Transcribed page contents:

◆ ◆ ◆ ◆ ◆ ◆ ◆

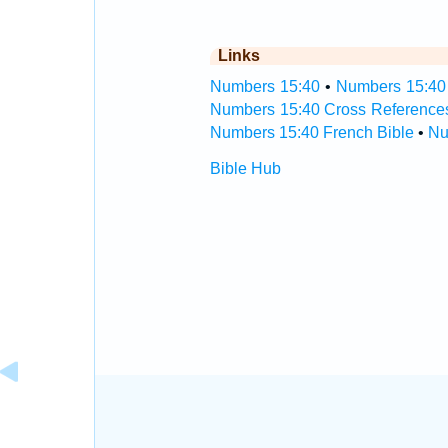
Links
Numbers 15:40
•
Numbers 15:40 
Numbers 15:40 Cross Reference
Numbers 15:40 French Bible
•
Nu
Bible Hub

◆ ◆ ◆ ◆ ◆ ◆ ◆

BRIEF:
Scan the data above. Return every line with "Numbers" in it.

YOUR SOLUTION:
Numbers 15:40
Numbers 15:40 
Numbers 15:40 Cross Reference
Numbers 15:40 French Bible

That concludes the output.